Well, the number of elements in that vector is this embedding dimension. So let's say it's 64. So we have a 32 batch size by a hundred sentence length by 34 embedding dimension, and we pipe that into our recurrent neural network. Bing bang, boom. We have a language modeling process. Oftentimes what you'll find is these last two dimensions, the sentence length, what's often called the time steps.
Actually, a lot of times you'll see the sentence length referred to as time steps, and the reason being that we're not always dealing with natural language processing. Sometimes we're using this same model on stock market predictions and stuff like this. Time steps and embedding dimension. Sometimes you'll see these two dimensions.
Flipped. You'll have embedding dimensions as your second dimension and time steps as your last dimension. Maybe you got an off the shelf recurrent neural network built for working with natural language processing, and it expects time steps first and embedding dimension second. And then you take this model and instead you use it for stock market prediction.
And in that case. What you get as your dataset has candlestick data first and time steps second. So these two axes are flipped. You go one, two, and three in case one, and you go 1, 3, 2 in case two. Well, that's when transpose comes into play. Transpose num pi transpose will take your array and allow you to swap axes, swap specific axes.

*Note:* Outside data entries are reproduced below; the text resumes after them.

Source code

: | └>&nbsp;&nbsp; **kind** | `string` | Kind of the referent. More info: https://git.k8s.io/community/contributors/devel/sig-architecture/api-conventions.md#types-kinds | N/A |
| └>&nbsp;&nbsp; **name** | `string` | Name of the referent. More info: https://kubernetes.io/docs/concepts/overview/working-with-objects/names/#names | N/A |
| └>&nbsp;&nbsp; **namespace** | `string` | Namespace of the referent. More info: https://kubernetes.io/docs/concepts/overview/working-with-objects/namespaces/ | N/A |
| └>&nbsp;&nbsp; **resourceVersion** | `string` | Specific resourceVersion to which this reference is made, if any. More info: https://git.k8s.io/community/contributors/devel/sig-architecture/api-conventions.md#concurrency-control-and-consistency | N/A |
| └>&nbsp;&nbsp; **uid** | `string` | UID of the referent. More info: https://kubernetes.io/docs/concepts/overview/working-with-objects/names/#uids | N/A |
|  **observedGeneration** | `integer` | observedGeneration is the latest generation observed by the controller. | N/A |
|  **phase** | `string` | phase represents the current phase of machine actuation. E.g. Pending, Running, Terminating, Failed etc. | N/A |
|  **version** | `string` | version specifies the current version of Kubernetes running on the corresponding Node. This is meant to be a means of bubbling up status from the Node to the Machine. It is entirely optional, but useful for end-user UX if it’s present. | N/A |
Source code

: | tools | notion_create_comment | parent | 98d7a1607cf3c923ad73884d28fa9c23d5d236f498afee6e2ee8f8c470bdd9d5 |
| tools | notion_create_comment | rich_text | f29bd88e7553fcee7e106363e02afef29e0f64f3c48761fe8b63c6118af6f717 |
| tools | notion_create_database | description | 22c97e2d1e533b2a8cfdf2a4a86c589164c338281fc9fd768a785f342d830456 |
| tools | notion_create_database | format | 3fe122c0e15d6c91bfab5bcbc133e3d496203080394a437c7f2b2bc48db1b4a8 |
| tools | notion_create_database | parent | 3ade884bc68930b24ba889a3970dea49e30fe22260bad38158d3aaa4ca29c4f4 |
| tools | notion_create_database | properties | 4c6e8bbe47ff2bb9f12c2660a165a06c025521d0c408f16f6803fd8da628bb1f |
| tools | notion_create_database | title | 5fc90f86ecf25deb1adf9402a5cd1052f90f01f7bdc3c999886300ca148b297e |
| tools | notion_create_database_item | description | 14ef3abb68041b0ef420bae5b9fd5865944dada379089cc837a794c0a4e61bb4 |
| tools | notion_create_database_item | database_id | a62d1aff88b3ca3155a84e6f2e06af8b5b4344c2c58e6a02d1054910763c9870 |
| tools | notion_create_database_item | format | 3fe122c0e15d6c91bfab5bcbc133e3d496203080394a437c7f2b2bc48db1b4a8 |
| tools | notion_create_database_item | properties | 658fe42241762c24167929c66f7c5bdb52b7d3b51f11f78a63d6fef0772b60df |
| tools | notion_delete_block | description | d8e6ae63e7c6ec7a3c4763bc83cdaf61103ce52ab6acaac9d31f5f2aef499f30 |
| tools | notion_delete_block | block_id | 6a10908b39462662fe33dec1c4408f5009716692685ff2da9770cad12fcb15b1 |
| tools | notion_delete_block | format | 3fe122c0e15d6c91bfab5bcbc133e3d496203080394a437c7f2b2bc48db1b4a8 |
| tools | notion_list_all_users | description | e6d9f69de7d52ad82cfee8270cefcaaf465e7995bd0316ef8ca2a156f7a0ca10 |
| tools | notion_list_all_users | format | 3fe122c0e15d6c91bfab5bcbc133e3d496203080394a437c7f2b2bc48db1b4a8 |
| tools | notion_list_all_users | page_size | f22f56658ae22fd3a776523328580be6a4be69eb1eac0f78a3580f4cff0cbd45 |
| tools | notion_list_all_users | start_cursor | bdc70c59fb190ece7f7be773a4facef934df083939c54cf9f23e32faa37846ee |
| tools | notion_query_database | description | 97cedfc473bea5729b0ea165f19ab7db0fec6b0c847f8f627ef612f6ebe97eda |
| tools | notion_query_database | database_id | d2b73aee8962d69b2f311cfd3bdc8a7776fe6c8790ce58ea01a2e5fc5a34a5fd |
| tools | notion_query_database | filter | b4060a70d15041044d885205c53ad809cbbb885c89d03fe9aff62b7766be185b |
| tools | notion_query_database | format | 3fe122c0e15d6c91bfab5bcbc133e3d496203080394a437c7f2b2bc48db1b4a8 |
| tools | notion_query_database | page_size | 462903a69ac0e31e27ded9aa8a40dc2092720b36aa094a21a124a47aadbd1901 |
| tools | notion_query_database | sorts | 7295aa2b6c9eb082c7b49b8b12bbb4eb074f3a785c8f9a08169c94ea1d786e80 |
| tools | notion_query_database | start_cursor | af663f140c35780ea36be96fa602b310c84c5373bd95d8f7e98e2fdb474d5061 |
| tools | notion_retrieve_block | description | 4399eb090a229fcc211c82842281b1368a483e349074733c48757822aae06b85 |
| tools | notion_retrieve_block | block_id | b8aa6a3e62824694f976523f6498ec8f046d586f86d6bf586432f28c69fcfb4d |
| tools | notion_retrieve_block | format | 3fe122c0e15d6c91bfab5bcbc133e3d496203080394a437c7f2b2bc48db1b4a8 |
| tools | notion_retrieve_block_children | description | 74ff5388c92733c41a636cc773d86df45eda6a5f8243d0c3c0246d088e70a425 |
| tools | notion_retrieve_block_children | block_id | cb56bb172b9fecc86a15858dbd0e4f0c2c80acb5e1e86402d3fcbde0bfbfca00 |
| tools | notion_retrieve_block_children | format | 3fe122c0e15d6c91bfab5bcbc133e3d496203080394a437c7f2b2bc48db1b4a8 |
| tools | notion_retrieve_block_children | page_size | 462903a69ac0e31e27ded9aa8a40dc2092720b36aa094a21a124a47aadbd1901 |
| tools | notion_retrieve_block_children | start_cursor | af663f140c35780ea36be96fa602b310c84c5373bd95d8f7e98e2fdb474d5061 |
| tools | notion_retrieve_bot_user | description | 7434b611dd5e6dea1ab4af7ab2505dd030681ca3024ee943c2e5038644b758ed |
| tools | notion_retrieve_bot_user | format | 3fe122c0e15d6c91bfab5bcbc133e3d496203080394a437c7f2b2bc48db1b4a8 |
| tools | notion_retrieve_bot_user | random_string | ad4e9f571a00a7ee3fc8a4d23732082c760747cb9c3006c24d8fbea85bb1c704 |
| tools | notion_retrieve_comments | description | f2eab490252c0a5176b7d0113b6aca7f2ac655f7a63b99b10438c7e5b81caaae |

So in this case you would swap two and three to being three and two, and it's just that easy. Num pi do transpose. You take your tensors, your first argument, and then your second argument is the new list of dimensions in what order you want them. Now, another way you can do this is with the function swap AEs, but swap axes allows you to swap any two axes, which is fine in our current case.
Sometimes you'll want to swap multiple axes at once, and so it's good habit to get into the practice of using the more general transpose function, which has more functionality beyond swapping XI over the swap XI function. Just like we saw in the reshaping stuff, you can use reshape as a general function to handle, expand dims, squeeze, ravel, et cetera.
So in summary, the two core functions in NumPy that allow you to manipulate dimensions and shapes are reshape and NumPy transpose. There's obviously plenty more to swapping axes and reshaping and redi dimensioning your tensors in mpa, but you'll get a lot of that stuff from experience on the job. I just wanted to give you a crash course on some of the heavy hitting functions you'll see.
Dimensions, size and shape, and the way you manipulate any of these is via reshape or transpose. Reshape to insert dimensions or remove dimensions or change the shape and transpose to swap axes with each other.